The Sangguniang Laiko ng Pilipinas (SLP) on 18 January 2021 published their statement of “opposition to the current moves in both houses of Congress to change the Constitution.”

“Not the opportune time to deal with Chacha!”, they remarked. I wonder, then, when or under what conditions would make it right or ripe.

Moves to change the Constitution date back to the 1990s or some 25-30 years ago.

The first attempt was under President Fidel Ramos. Among the proposed changes were a shift to a parliamentary system and the lifting of term limits of public officials. Ramos argued that these will bring more accountability, continuity and responsibility to a gridlock-prone presidential bicameral system. Some politically active religious groups, opposition politicians, business and left-wing organizations opposed, even the change process that was supposed to lead to a national referendum. Critics argued that the changes would benefit the incumbent.

There was a similar attempt under President Joseph Estrada – CONCORD or Constitutional Correction for Development. Unlike Ramos’, CONCORD, according to its proponents, sought to amend only the restrictive economic provisions of the constitution that impeded the entry of more foreign investments. Again, opposition politicians, religious sects, and left-wing organizations contended that the move would jeopardize national patrimony and was self-serving.

After winning in 2004, Gloria Arroyo created a Consultative Commission, headed by Dr. José Abueva, which task was to propose necessary revisions based on consultation with various sectors of society. After a year of consultations, the Commission came up with proposals that included a shift to a unicameral parliamentary government, economic liberalization, further decentralization of the national government, and more empowerment of local governments through a parliamentary-federal system. Sigaw ng Bayan, headed by Atty. Raul Lambino, campaigned and sought to gather enough signatures to call for a plebiscite through People’s Initiative. Once again, some organizations, politicians, religious sects, business and political groups opposed, claiming the untimeliness of the proposed amendments/revisions and alleging that the incumbent president and her allies would directly benefit from the proposed changes, among other various reasons and beliefs.

With renewed efforts under this administration of Rodrigo Duterte, opposition still abound.

Time and again, the underlying resistance revolve around trust or mistrust – changes benefiting the incumbent, changes being self-serving. “With the 2022 elections just a year and a half away, who will not suspect other underlying political motivations?”, the SLP statement added. I wonder, then, what it will take to have a condition worthy of no suspicion. Nunca, because come 2022 and beyond, under our current political system and culture, we shall continue to have leaders and lawmakers whose promises to the people, without a doubt, will be no better than post-dated checks that will bounce.
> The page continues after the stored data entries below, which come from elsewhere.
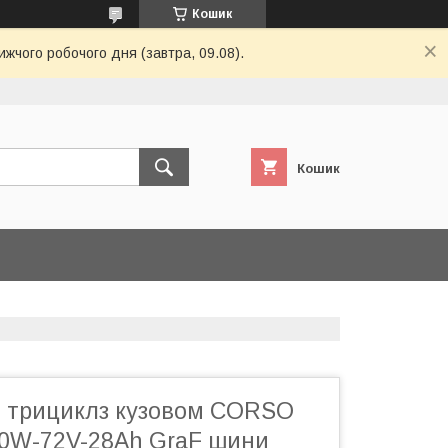
Кошик
ижчого робочого дня (завтра, 09.08).
Кошик
 трициклз кузовом CORSO
00W-72V-28Ah GraF шини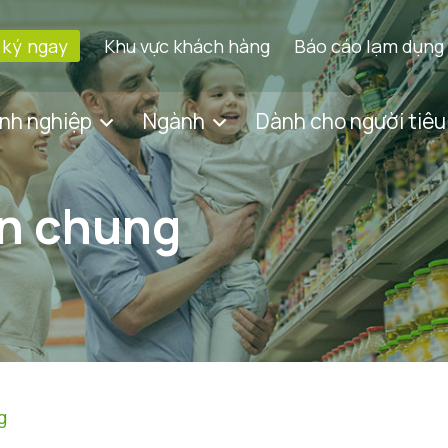
 ký ngay
Khu vực khách hàng
Báo cáo lạm dụng
nh nghiệp
Ngành
Dành cho người tiêu
in chung
g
“We are in the midst of a pandemic with millions of our countrymen suffering from lack of food, shelter, job, education and a decent and comprehensive health care system,” the SLP statement further said, imploring that these must be government’s priority, not Chacha.

It must be emphasized that the object of Charter Change is precisely to address the entirety of our nation’s socio-political problems brought about, in large part, by our system of government alongside other shortcomings in the present Constitution. Furthermore, the task of finding solutions to these problems, merely exacerbated by the current pandemic, is one that rests primarily on the Executive, not Congress. It doesn’t follow, hence, that Charter Change will compromise the needed attention these problems deserve. Besides, the way forward isn’t just about focusing on problems but rather also on possibilities that could lead to opportunities. I therefore see no validity in the aforesaid statement.
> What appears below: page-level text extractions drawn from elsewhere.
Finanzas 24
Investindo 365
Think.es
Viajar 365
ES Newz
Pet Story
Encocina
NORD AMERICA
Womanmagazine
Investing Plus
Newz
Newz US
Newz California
Arguments against Charter Change have been reduced to narrow mindedness – the lack of or limited outlook and unwillingness to consider alternative ideas.

Keep mind, the question on Charter Change is less about whether to change or not. It is more about what changes we should have. Congress’ move, thus, while cynics might say could only open the floodgates to vested interests, can pave the way for substantive discourse and people’s participation on what we ought to have.
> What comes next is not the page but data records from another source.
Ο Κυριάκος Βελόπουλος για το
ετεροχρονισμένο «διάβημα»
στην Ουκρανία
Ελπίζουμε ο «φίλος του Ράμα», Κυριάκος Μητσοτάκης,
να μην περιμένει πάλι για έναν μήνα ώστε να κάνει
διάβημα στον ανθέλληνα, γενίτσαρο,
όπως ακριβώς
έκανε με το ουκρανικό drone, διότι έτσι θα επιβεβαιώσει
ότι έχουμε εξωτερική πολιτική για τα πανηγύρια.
The study of both the theory and practices of government, and how power functions, is political science. Science, on the other hand, is much more a way of thinking than it is a body of knowledge. Political science thus poses these questions: What kind of country do we want to have? How do we get there, how do we begin, again?

Norman V. Cabrera

Norman V. Cabrera is member of the National Council, former Secretary-General and former President of Kapatiran Party. The opinions expressed in this article are his personal views and not officially the Party’s.